(Beginning of Material provided)
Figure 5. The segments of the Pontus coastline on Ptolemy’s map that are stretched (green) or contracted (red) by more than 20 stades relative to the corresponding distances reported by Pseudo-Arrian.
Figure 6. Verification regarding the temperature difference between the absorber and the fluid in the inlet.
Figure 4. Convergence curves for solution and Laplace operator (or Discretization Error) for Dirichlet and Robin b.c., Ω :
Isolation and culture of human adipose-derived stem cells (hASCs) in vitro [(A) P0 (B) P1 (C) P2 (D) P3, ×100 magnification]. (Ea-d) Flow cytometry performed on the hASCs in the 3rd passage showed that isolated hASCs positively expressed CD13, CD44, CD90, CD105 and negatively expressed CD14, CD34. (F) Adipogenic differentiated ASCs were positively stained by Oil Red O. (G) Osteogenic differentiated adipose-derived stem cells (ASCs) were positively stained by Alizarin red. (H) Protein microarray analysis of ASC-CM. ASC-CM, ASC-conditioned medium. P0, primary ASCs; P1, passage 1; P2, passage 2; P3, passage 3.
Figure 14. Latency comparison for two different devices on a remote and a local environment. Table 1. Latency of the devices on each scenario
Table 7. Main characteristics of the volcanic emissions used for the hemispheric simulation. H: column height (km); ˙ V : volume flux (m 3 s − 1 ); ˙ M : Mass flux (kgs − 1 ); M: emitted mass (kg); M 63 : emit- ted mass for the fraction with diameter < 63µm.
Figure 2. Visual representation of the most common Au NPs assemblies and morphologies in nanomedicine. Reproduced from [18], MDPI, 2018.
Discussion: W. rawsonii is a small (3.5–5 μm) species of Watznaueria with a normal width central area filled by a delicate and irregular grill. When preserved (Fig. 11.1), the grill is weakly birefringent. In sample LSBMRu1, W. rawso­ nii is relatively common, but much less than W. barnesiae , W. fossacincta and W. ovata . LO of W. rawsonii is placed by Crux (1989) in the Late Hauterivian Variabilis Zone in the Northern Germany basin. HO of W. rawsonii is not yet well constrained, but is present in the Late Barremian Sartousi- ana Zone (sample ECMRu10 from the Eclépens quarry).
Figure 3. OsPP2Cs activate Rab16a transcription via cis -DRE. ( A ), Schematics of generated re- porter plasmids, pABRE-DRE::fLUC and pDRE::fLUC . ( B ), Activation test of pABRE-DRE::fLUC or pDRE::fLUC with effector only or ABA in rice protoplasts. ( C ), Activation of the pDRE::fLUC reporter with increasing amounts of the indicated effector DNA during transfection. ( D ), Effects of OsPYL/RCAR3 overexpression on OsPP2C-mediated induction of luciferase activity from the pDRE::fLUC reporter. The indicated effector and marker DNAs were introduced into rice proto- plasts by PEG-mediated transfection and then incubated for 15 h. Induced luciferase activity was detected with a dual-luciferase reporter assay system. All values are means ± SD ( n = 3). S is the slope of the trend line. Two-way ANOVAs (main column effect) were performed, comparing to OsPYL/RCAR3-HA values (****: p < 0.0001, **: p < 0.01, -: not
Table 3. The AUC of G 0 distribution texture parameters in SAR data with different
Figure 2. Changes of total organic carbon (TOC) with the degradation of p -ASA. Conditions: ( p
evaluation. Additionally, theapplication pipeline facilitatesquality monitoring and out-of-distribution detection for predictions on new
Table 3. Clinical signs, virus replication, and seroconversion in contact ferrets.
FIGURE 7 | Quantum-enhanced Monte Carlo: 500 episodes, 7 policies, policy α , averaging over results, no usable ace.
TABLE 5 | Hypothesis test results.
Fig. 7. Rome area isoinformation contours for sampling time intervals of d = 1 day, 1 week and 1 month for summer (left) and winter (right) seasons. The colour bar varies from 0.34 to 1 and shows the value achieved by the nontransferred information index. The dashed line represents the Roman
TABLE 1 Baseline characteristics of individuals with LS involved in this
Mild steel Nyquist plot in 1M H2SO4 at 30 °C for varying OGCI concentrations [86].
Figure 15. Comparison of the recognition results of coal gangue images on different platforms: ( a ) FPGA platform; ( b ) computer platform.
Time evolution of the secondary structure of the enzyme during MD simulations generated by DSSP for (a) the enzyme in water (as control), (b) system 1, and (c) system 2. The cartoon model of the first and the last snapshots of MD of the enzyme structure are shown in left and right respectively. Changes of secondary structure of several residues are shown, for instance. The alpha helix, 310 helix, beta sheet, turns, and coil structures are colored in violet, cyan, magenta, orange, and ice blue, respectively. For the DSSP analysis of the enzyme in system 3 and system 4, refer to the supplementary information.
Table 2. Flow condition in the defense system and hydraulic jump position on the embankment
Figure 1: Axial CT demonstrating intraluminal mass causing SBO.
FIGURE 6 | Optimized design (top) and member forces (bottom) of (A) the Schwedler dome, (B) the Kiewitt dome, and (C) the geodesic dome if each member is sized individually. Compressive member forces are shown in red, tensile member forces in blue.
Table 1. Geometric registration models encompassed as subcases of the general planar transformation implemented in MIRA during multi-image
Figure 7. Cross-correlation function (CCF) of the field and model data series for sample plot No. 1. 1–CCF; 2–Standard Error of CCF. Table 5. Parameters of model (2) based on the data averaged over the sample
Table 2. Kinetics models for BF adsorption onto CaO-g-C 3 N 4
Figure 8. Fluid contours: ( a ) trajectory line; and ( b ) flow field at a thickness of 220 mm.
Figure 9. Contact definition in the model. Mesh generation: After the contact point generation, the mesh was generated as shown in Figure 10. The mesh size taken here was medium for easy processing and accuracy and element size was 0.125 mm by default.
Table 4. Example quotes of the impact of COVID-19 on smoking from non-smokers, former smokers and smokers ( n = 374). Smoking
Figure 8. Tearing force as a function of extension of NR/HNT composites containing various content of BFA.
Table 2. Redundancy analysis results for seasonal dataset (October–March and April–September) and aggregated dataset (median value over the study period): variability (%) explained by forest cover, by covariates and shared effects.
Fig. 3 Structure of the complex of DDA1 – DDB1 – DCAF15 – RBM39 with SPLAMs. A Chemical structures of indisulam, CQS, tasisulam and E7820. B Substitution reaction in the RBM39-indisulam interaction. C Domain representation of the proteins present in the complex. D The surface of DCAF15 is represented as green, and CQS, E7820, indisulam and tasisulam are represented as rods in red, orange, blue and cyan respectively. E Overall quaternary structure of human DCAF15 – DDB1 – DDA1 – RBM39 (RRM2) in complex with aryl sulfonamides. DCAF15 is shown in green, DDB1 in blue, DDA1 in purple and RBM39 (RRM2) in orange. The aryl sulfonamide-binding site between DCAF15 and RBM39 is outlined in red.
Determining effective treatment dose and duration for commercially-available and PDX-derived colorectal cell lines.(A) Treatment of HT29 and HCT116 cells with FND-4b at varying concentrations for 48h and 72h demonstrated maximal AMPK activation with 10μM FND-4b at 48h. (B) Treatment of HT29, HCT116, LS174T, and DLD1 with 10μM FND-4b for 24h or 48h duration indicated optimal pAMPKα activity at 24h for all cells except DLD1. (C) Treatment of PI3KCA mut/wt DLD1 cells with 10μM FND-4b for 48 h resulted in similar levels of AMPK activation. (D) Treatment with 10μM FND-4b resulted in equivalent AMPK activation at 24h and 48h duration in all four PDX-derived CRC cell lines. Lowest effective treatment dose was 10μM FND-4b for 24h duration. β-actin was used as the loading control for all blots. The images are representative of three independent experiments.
(End of Material provided)
Try it:
The answer is the lines above between the line holding "Figure 1: Axial" and the line holding "Table 2. Redundancy", inclusive, each written out exactly, and no others.

Result of the exercise:
Figure 1: Axial CT demonstrating intraluminal mass causing SBO.
FIGURE 6 | Optimized design (top) and member forces (bottom) of (A) the Schwedler dome, (B) the Kiewitt dome, and (C) the geodesic dome if each member is sized individually. Compressive member forces are shown in red, tensile member forces in blue.
Table 1. Geometric registration models encompassed as subcases of the general planar transformation implemented in MIRA during multi-image
Figure 7. Cross-correlation function (CCF) of the field and model data series for sample plot No. 1. 1–CCF; 2–Standard Error of CCF. Table 5. Parameters of model (2) based on the data averaged over the sample
Table 2. Kinetics models for BF adsorption onto CaO-g-C 3 N 4
Figure 8. Fluid contours: ( a ) trajectory line; and ( b ) flow field at a thickness of 220 mm.
Figure 9. Contact definition in the model. Mesh generation: After the contact point generation, the mesh was generated as shown in Figure 10. The mesh size taken here was medium for easy processing and accuracy and element size was 0.125 mm by default.
Table 4. Example quotes of the impact of COVID-19 on smoking from non-smokers, former smokers and smokers ( n = 374). Smoking
Figure 8. Tearing force as a function of extension of NR/HNT composites containing various content of BFA.
Table 2. Redundancy analysis results for seasonal dataset (October–March and April–September) and aggregated dataset (median value over the study period): variability (%) explained by forest cover, by covariates and shared effects.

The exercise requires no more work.